• [TAREFAS A REALIZAR]
A. Extraia do texto sobre a intervenção militar no Rio o trecho que vai de "Como relembra Gizele, as" a "estado do Rio.", sem qualquer alteração.
B. Redija a continuação do texto sobre a intervenção militar no Rio, começando logo após a última frase apresentada.

• [TRECHO DE ORIGEM]
Moradores das favelas do Rio se posicionam contra intervenção militar

A intervenção militar no estado Rio de Janeiro foi aprovada na Câmara Federal na última terça-feira (20), pela maioria dos parlamentares, com a justificativa de conter a crise da segurança pública no estado. No entanto, para moradores das favelas e áreas de conflito da capital, que tiveram experiências anteriores com operações das forças armadas, a medida significa violação de direitos para os mais pobres e está longe de ser a solução para a crise.

Para a moradora da Maré, Gizele Martins, a presença do exército oprime e modifica o cotidiano dos moradores das favelas. “A gente sabe que quando tem uma intervenção como essa, as interrupções das nossas vidas passam a ser diárias, perdemos o direito de ir e vir. E a violência continua. Em 2016, tivemos pessoas assassinadas, nossas casas invadidas e até casos de estupros na Maré. Vamos sofrer tudo de novo”, afirma. 

Como relembra Gizele, as forças armadas participaram de diversas operações militares no Rio outras vezes, como na ocupação do Complexo do Alemão e da Maré, em 2007, 2010 e 2016, e também durante a Copa e as Olimpíadas. Mas essa é a primeira intervenção militar decretada pelo governo federal desde 1988. Com ela, até dezembro deste ano, o general do exército Walter Souza Braga Netto terá o comando da Secretaria de Segurança, Polícias Civil e Militar, Corpo de Bombeiros e do sistema carcerário no estado do Rio.

Tainã de Medeiros, morador do Complexo do Alemão, conta que as operações anteriores com a presença do exército trouxeram mais violência e insegurança para os moradores das áreas de conflito.  “No Alemão, enquanto o exército estava lá houve muito silenciamento, tapa na cara, casas invadidas e tortura. Isso é o que o estado nos coloca em troca dessa suposta paz. As trocas de tiros acabam, mas a população sofre e o crime organizado continua atuando”, explica.

• [DADOS FORNECIDOS]
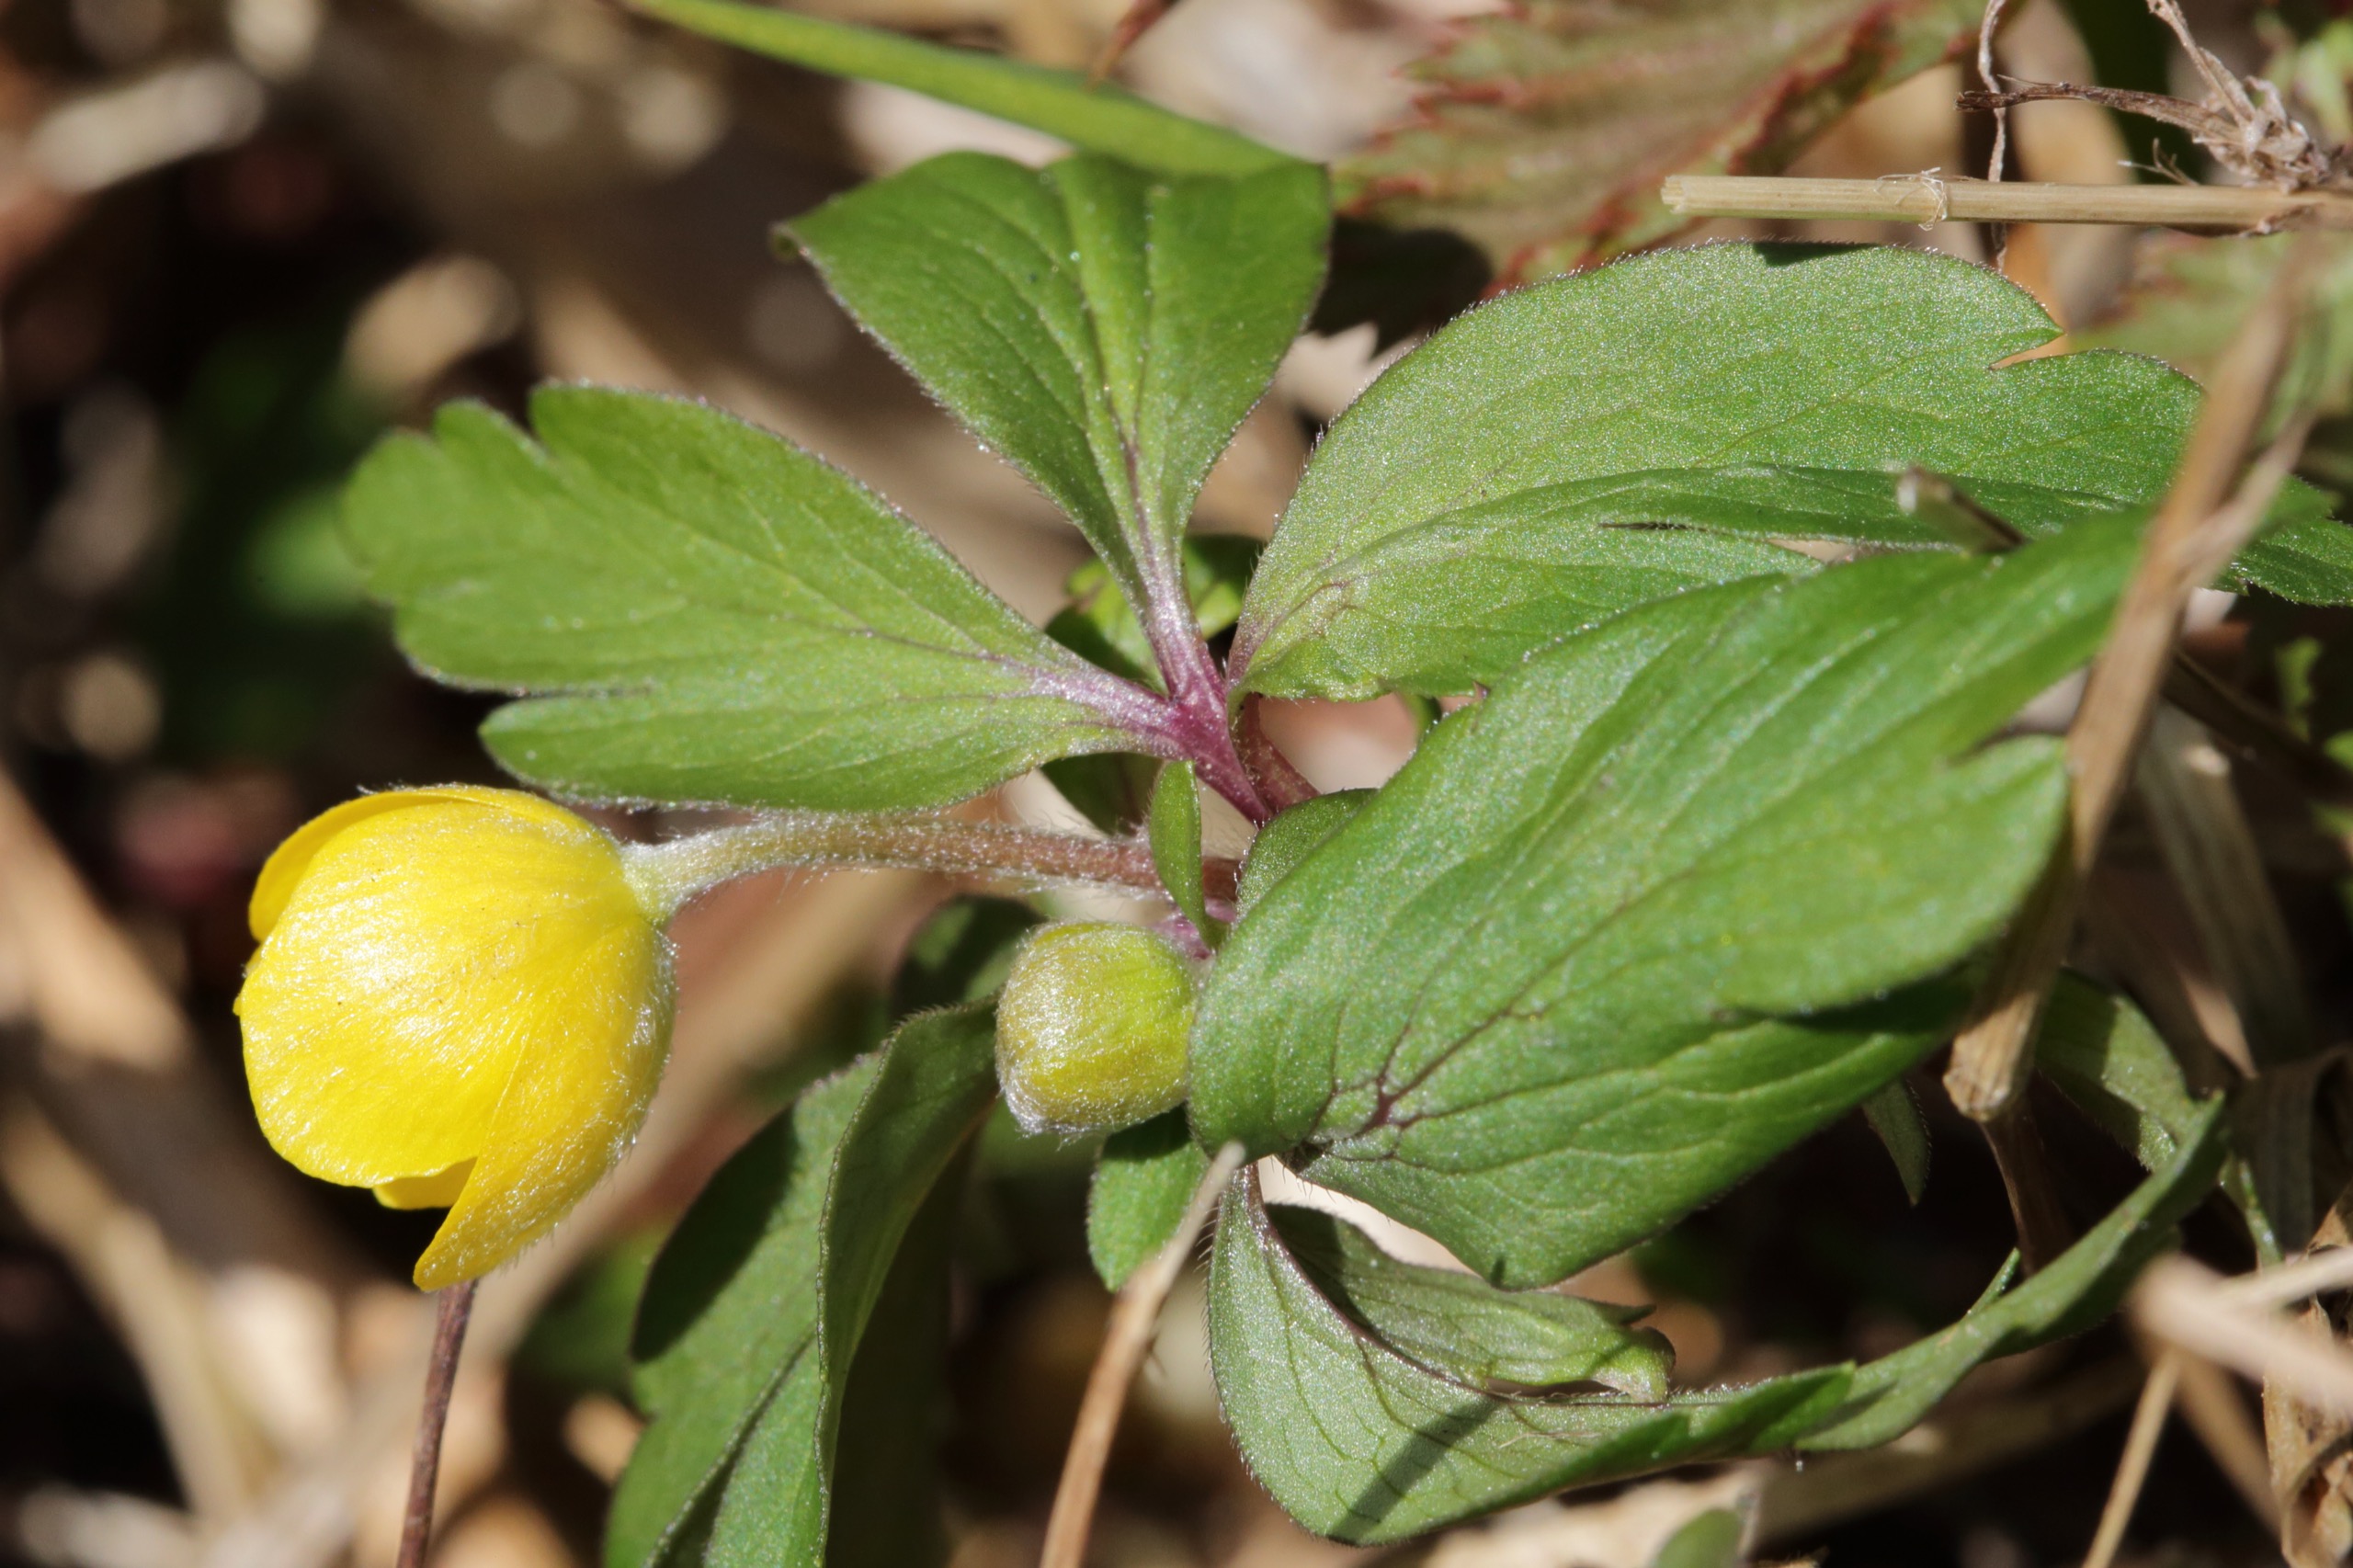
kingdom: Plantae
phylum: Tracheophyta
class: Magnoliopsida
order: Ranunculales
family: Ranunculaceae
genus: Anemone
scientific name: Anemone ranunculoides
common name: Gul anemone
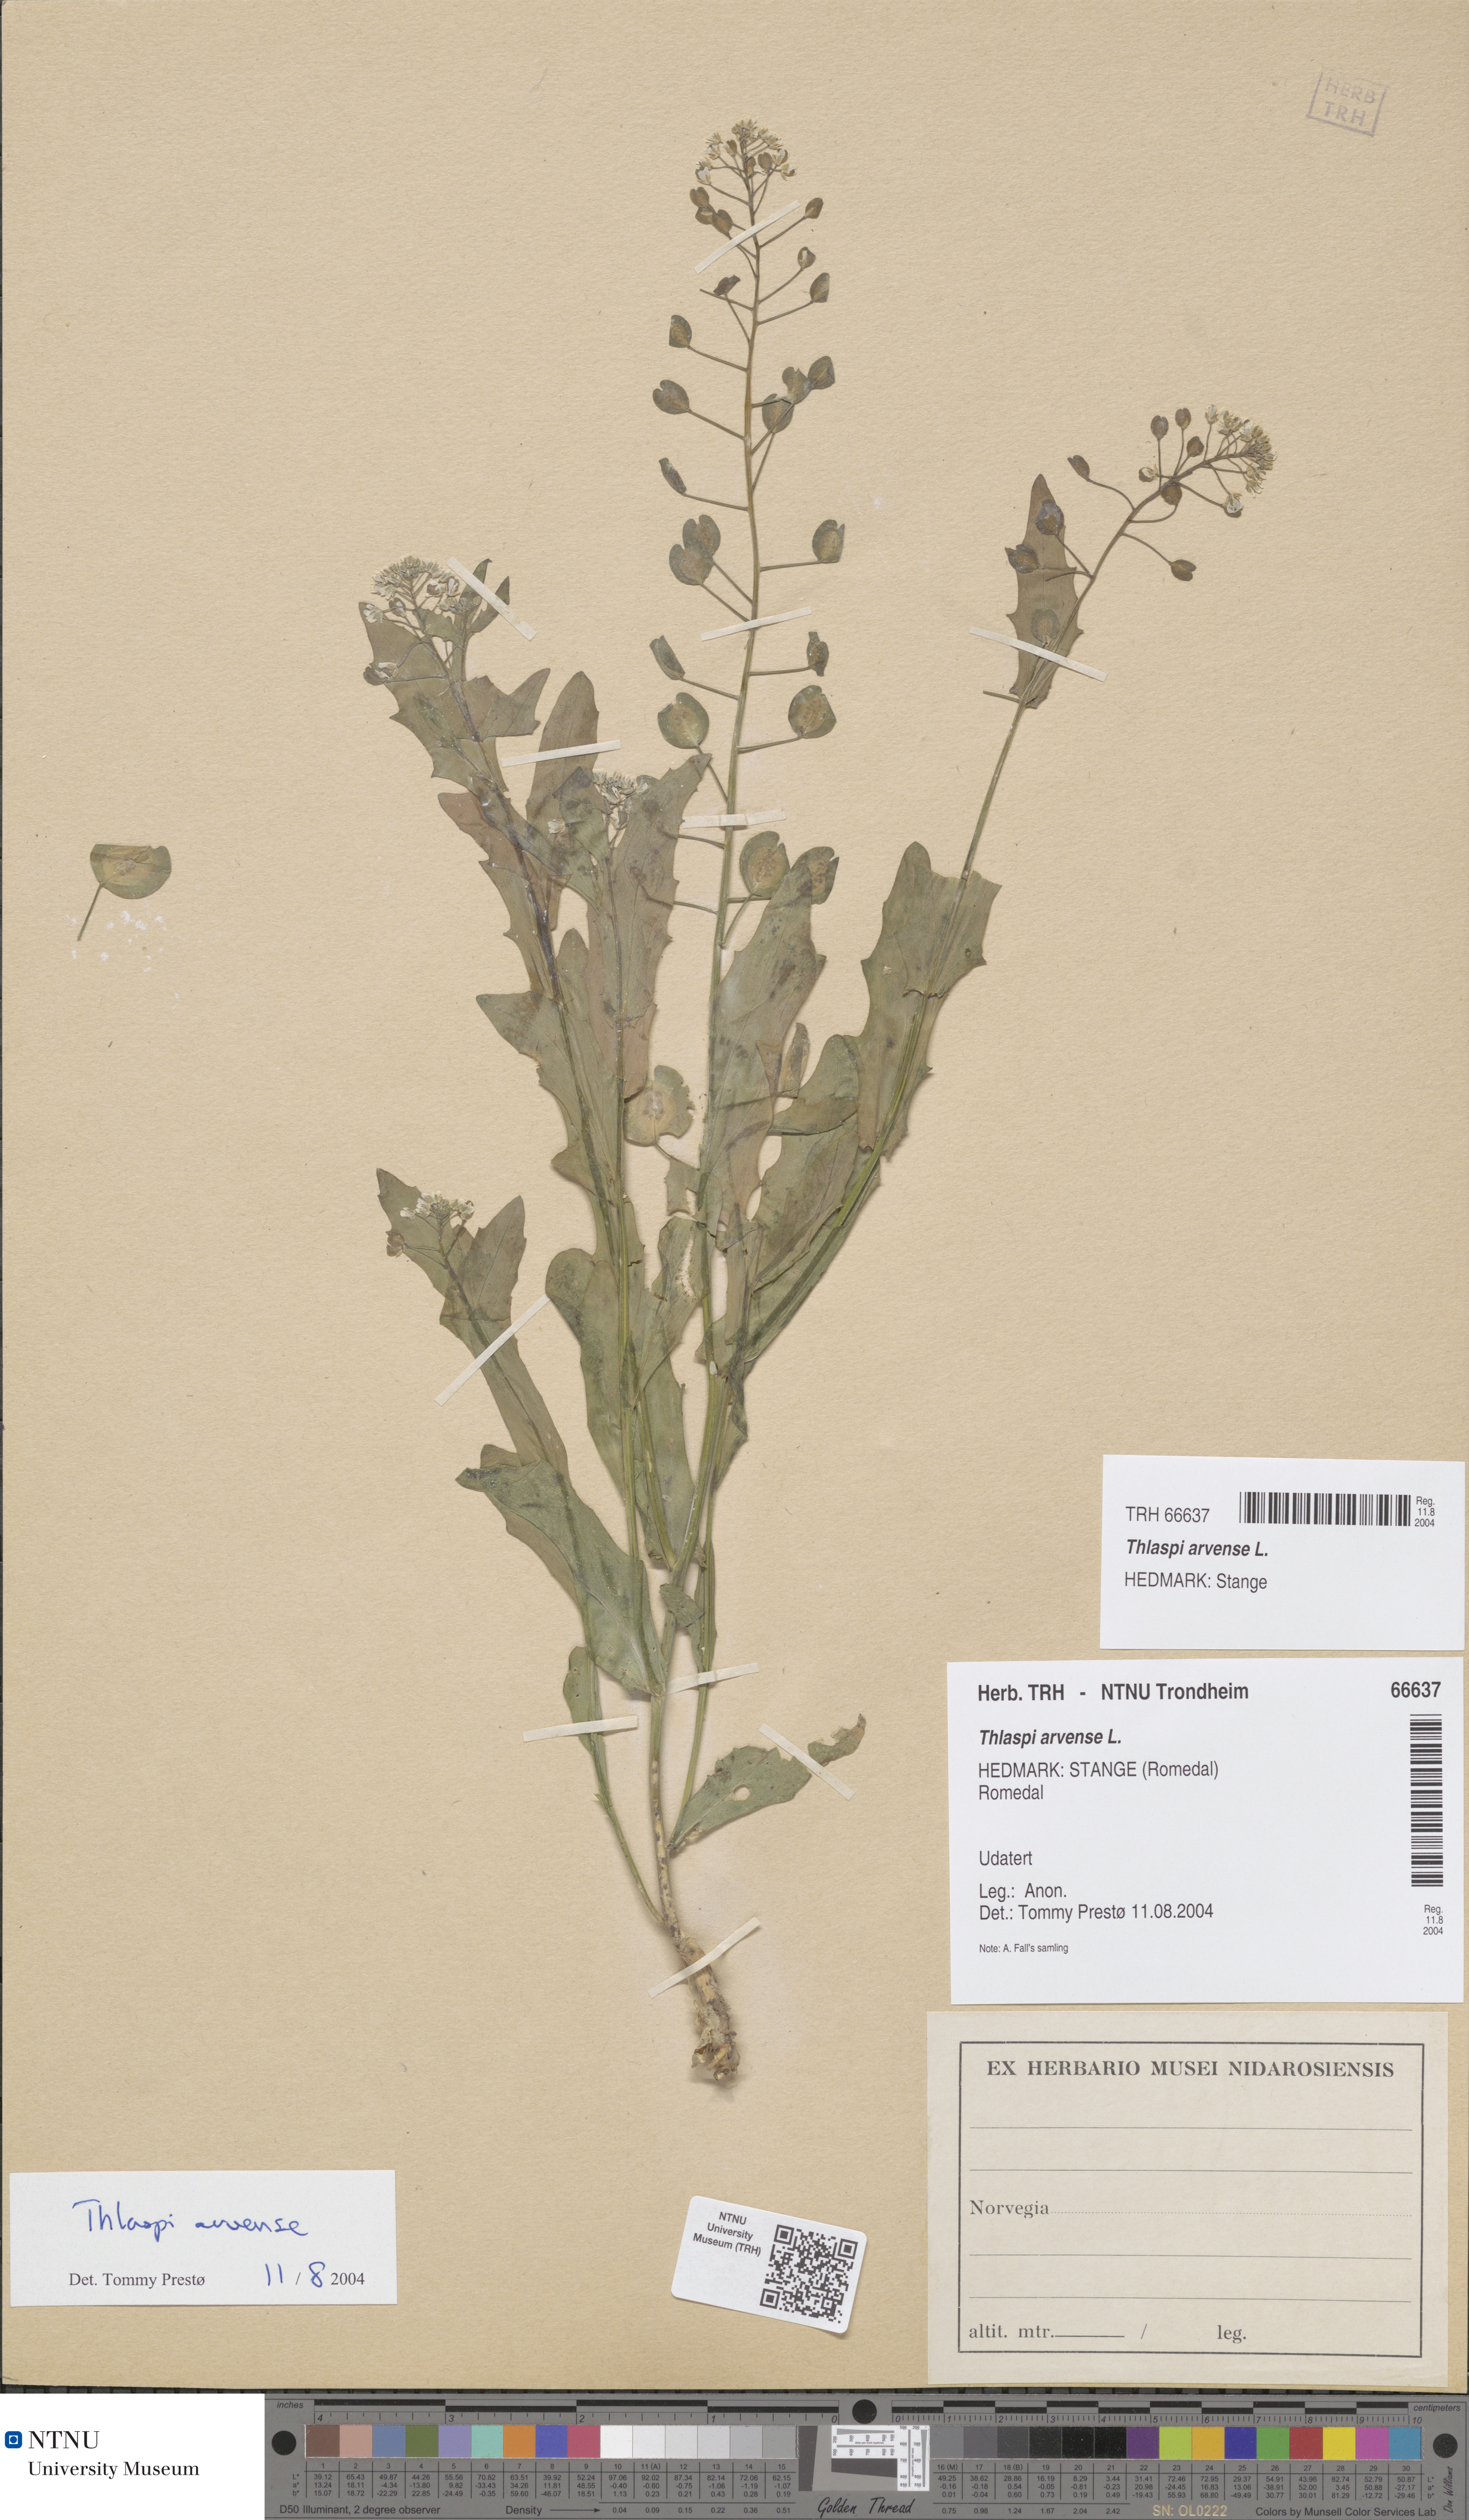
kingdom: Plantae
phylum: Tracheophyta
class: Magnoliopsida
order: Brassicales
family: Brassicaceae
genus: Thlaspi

• [CONJUNTO DE RESPOSTAS]
A.
Como relembra Gizele, as forças armadas participaram de diversas operações militares no Rio outras vezes, como na ocupação do Complexo do Alemão e da Maré, em 2007, 2010 e 2016, e também durante a Copa e as Olimpíadas. Mas essa é a primeira intervenção militar decretada pelo governo federal desde 1988. Com ela, até dezembro deste ano, o general do exército Walter Souza Braga Netto terá o comando da Secretaria de Segurança, Polícias Civil e Militar, Corpo de Bombeiros e do sistema carcerário no estado do Rio.

B.
Tainã conta que uma das maiores preocupações dos moradores das favelas com a intervenção é a possível autorização de mandados de busca e apreensão coletivos.  De acordo com o ministro da Defesa, Raul Jungmann, as operações vão funcionar com mandados coletivos que vão incorporar ruas ou um bairros ao invés de uma casa.

Para Filipe dos Anjos, secretário geral da Federação das Associações de Favelas do Rio de Janeiro (Faferj), a proposta dos mandados coletivos é mais uma medida que fere os direitos dos moradores das favelas.

“Nós questionamos a eficácia das intervenções militares. As operações com exército nunca trouxeram benefícios nem para as favelas, nem para o Rio e nem para o país. Na Maré, o governo gastou R$ 1,7 milhão por dia e envolveu 2,5 mil militares, em 2016, e a comunidade encontra-se em disputa de facções. Os moradores continuam acuados lá dentro”, afirma.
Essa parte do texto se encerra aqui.